Transcribed page contents:
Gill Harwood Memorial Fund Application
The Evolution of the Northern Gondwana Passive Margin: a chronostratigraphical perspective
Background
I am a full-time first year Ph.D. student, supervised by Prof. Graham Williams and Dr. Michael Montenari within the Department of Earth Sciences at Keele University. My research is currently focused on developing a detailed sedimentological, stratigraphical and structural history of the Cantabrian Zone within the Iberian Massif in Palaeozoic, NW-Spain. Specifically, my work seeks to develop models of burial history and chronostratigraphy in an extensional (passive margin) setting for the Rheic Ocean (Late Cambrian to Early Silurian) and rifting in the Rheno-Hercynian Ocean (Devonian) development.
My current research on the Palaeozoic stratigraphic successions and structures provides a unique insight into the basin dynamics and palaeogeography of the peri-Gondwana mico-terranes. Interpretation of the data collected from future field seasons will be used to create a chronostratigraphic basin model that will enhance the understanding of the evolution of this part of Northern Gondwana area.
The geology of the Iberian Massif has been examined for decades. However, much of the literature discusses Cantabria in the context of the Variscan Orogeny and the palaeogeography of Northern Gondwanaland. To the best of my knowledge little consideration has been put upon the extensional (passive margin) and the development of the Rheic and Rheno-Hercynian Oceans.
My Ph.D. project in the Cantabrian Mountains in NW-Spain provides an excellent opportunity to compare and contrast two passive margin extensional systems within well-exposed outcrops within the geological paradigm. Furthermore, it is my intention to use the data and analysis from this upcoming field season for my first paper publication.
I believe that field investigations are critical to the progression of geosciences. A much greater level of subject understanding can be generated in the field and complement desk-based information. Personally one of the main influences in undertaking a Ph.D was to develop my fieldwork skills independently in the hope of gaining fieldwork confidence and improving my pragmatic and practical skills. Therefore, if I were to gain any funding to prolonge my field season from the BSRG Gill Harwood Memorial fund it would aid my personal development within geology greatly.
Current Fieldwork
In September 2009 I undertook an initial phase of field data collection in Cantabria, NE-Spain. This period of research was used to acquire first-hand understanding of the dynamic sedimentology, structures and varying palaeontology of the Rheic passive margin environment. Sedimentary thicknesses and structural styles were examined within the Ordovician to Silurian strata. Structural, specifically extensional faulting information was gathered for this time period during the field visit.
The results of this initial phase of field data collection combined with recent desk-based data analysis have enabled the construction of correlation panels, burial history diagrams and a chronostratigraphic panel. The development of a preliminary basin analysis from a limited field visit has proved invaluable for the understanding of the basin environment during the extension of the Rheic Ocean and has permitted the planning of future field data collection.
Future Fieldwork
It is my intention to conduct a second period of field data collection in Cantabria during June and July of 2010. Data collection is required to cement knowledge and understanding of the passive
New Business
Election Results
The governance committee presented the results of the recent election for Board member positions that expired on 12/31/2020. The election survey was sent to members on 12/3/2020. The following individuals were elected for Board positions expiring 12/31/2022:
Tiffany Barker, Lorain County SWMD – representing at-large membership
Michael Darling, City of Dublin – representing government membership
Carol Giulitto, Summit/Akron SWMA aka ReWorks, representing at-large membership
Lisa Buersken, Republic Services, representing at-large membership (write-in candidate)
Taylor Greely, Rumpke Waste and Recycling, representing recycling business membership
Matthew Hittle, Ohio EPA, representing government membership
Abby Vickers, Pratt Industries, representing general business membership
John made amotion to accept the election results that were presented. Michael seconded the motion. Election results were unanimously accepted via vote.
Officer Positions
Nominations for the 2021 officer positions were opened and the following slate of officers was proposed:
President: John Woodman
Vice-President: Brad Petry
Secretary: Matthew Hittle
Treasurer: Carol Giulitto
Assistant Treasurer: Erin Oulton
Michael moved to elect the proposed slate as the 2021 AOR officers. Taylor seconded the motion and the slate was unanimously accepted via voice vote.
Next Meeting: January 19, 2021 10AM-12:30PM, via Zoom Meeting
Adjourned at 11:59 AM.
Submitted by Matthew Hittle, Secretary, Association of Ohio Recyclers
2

What is required - Please output exactly the lines between the one holding "It is my intention to conduct" and the one holding "The governance committee" in the records above, inclusive, and nothing more.

Answer below -
It is my intention to conduct a second period of field data collection in Cantabria during June and July of 2010. Data collection is required to cement knowledge and understanding of the passive
New Business
Election Results
The governance committee presented the results of the recent election for Board member positions that expired on 12/31/2020. The election survey was sent to members on 12/3/2020. The following individuals were elected for Board positions expiring 12/31/2022:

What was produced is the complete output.